|Anand-Gelfand live, in the Israeli sports channel. Credit: see below.|
|Gelfand - Anand on ynet, Israel's major news site. Credit: see below.|
Due to Boris Gelfand's battle for the world championship, the Israeli press looked at chess -- for once -- with a different eye. Not being a television fan, I didn't know that the Israeli sports channel actually transmitted the game live and that for seven hours Gelfand - Anand was the top story in www.ynet.co.il, Israel's most popular news web site. (Credit: Ha'ayin Hasvhi'it [The Seventh Eye, a media blog and magazine], "When Gelfand Scratched his Head" [Hebrew], by Shlomo Mann for the photos above).

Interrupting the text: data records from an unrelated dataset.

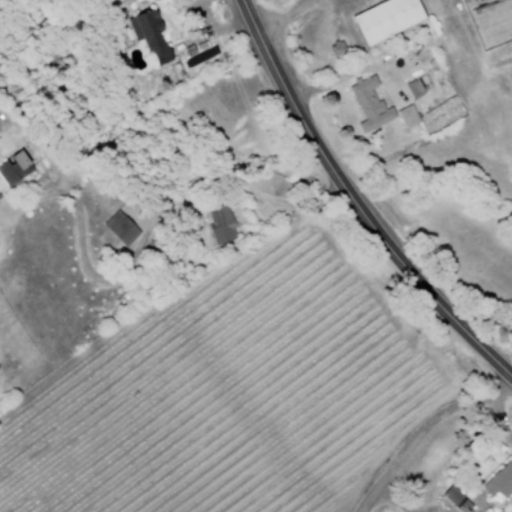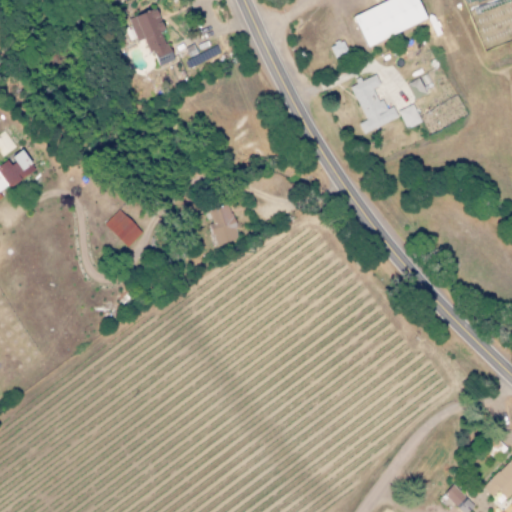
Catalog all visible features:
road: (288, 13)
building: (385, 19)
building: (149, 35)
building: (336, 48)
building: (414, 89)
building: (369, 105)
building: (407, 116)
building: (13, 169)
road: (358, 202)
building: (220, 225)
building: (120, 228)
building: (500, 480)
building: (452, 496)
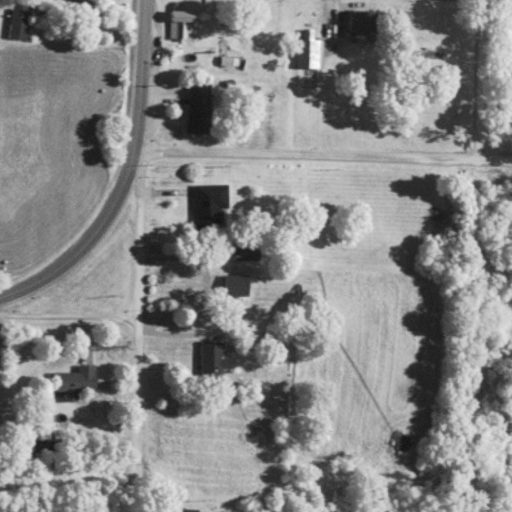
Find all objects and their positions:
building: (19, 19)
building: (180, 20)
building: (307, 49)
road: (139, 75)
road: (482, 81)
building: (200, 113)
road: (321, 158)
building: (209, 205)
road: (85, 240)
building: (244, 248)
building: (236, 285)
building: (308, 289)
road: (67, 318)
road: (135, 330)
building: (213, 360)
building: (75, 381)
building: (37, 444)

Mann's article is quite interesting (if a bit cynical). He notes that the media's lack of interest in chess isn't, necessarily, due to bias, but due to the fact that it is not a television-friendly medium. The real movement in chess is in the invisible thoughts inside the players' heads, which doesn't make for must-see TV, and to non-players the commentaries are "advanced gibberish" in any case.
Mann ends his column with the same idea that I have reached in my Jerusalem Post article the other day: the hope for chess' popularity is on the Internet. While this seems blindingly obvious, we both apparently agree not enough was done in this respect in Israel. His suggestion is that if one of the main media outlets in Israel would be willing to give chess a professional web page column on their web sites, things might look different.
Then again, there is a downside to all the publicity. In Ma'ariv this week, Gelfand is on the front page of the weekend edition, and the interview with him, over seven pages, shows as usual his intelligence and strength of character. Excellent publicity for chess -- but, the problem is, he is photographed on the cover with an Israeli actress which decided to "come out" as a lesbian this week, in time for the yearly "pride march" of the homosexual community in Tel Aviv.
This sort of cheap sensationalism makes one wonder whether chess should be all that popular. Certainly Gelfand himself, in the interview and elsewhere, sees popularity as greatly overrated.